April serra les dents. Les propos de Marion étaient odieux, elle qui avait pourtant vite appris à la considérer comme sa meilleure amie et une confidente de choix. La jeune fille, pour sa part, ne s'en voulait pas des mots durs qu'elle venait de prononcer. À ses yeux, ils valaient ceux de la rouquine.

- Je crois que je te déteste... marmonna April.

- Comme ça, nous sommes deux.

Marion se dirigea vers le fond de la salle de bain et parcourut rapidement l'étagère du regard, jusqu'à trouver une petite boîte jaune qui contenait des médicaments à base de paracétamol. Elle la jeta avec virulence en direction de l'autre adolescente, qui l'attrapa au vol.

- Cours, princesse. Ne fais pas attendre tes princes charmants. Un conseil, tout de même. Si tu veux plaire à Mikey, n'oublie pas de te tartiner d'anchois.

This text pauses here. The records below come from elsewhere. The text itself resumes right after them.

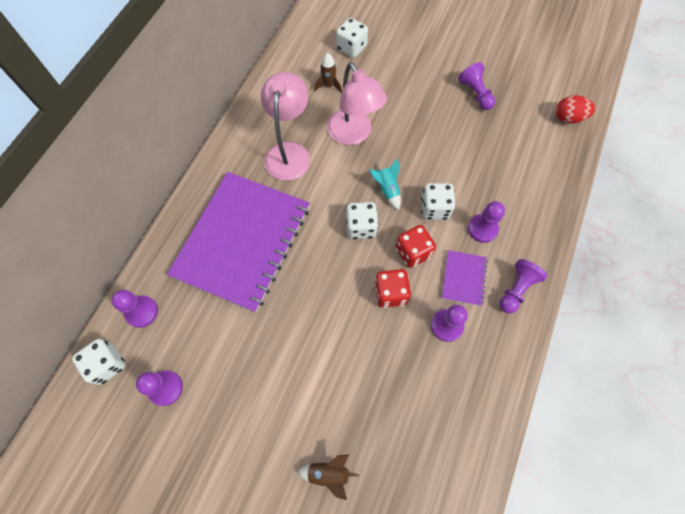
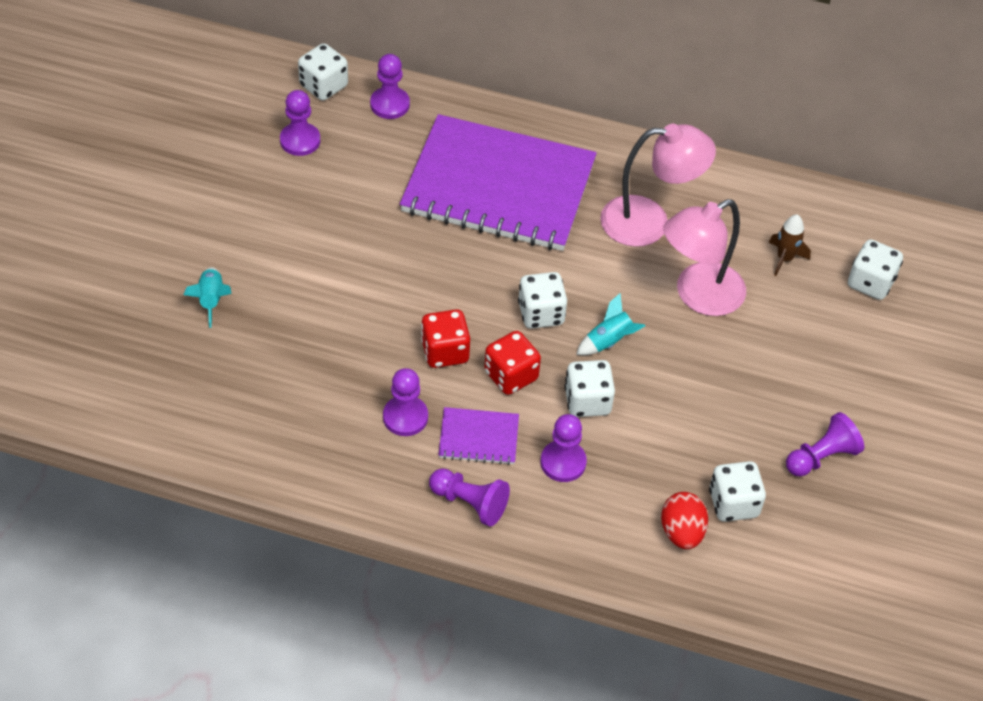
camera: 80 degrees right, 15 degrees down
(328, 473) = (211, 300): brown rocket -> turquoise rocket
(509, 141) = (733, 503): none -> white dice
(568, 118) = (804, 596): red egg -> red egg (681, 532)

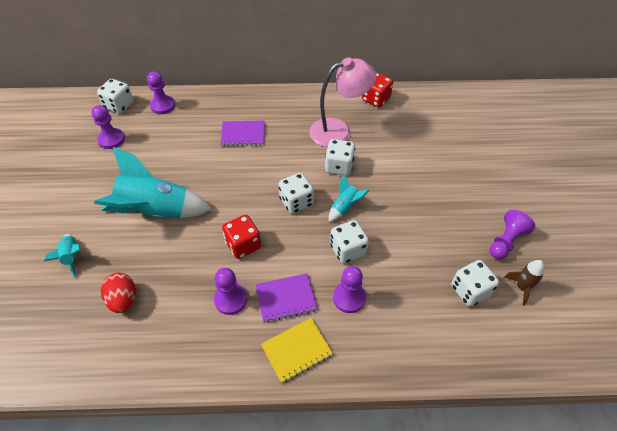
camera: 15 degrees left, 0 degrees up
(338, 270) = (156, 212): none -> turquoise rocket
(469, 503) = (297, 350): purple pawn -> yellow notebook
(498, 187) = (243, 134): purple notebook -> purple notebook, size x0.41
(511, 375) = (292, 248): red dice -> red dice (375, 99)
(681, 532) = (447, 323): red egg -> red egg (123, 300)
(698, 296) = (385, 164): pink lamp -> none
(784, 258) = (423, 130): brown rocket -> brown rocket (521, 287)
(870, 283) = (476, 130): white dice -> white dice (339, 166)

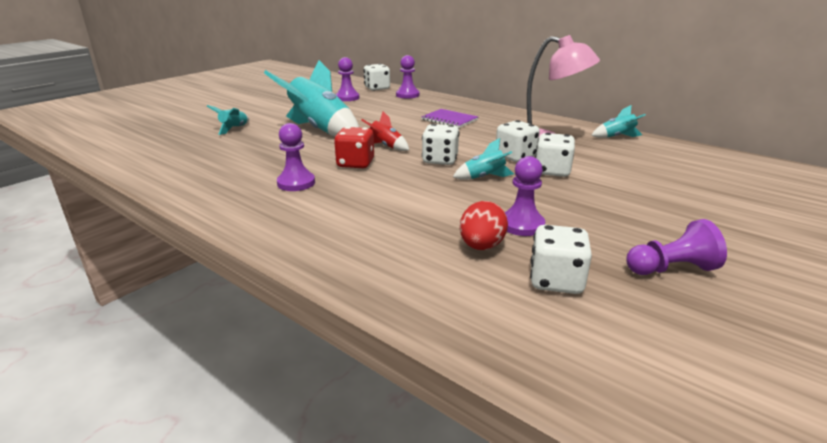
camera: 40 degrees right, 25 degrees down
(123, 300) = (227, 154): red egg -> red egg (481, 246)
(238, 205) = (386, 146): none -> red rocket
(286, 298) = (340, 200): purple notebook -> none
(297, 350) = (297, 230): yellow notebook -> none
(347, 250) = (446, 199): white dice -> white dice (552, 171)
(349, 298) = (399, 224): purple pawn -> purple pawn (522, 225)
(375, 99) = (617, 137): red dice -> turquoise rocket
(521, 287) = (646, 313): brown rocket -> none

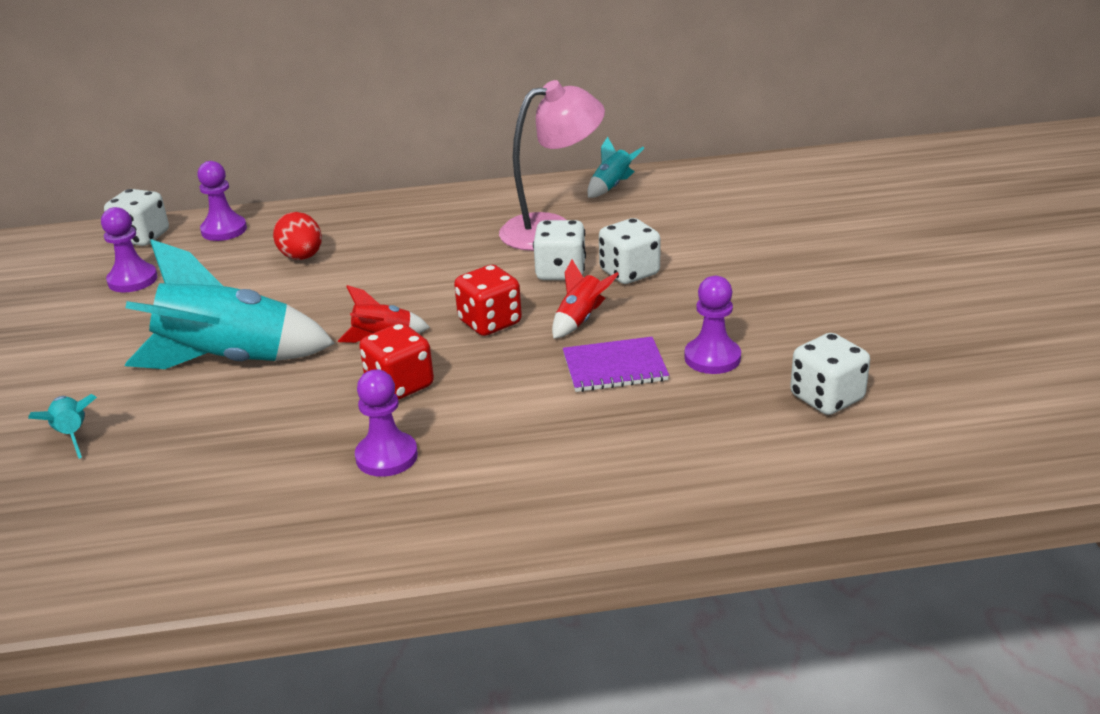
camera: 45 degrees left, 5 degrees up
(440, 160) = (490, 322): white dice -> red dice
(449, 120) = (378, 250): purple notebook -> purple notebook (614, 367)
(481, 246) = (721, 404): red egg -> red egg (302, 257)
(484, 177) = (580, 320): turquoise rocket -> red rocket
(671, 269) = (877, 331): purple pawn -> none

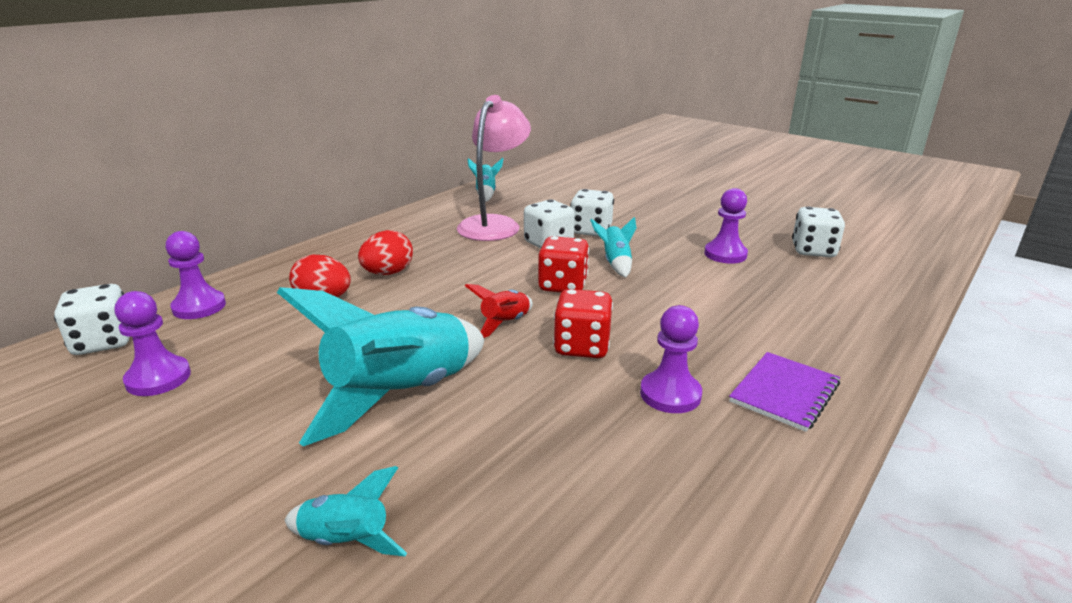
camera: 45 degrees left, 5 degrees down
(381, 250) = (388, 273): none -> red egg
(580, 320) = (615, 263): red rocket -> turquoise rocket
(614, 367) = (688, 279): purple notebook -> purple notebook (784, 393)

April la fusilla du regard, puis tourna rageusement les talons. Marion croisa les bras sur sa poitrine avec dédain tandis qu'elle faisait claquer la porte dans son sillage. Elle n'arrivait pas à croire que la rouquine se permette de lui faire la morale, et qu'en plus de cela, elle remette en doute son honnêteté, elle qui n'avait pas la franchise de s'exprimer. Elle ne manquait pas de toupet.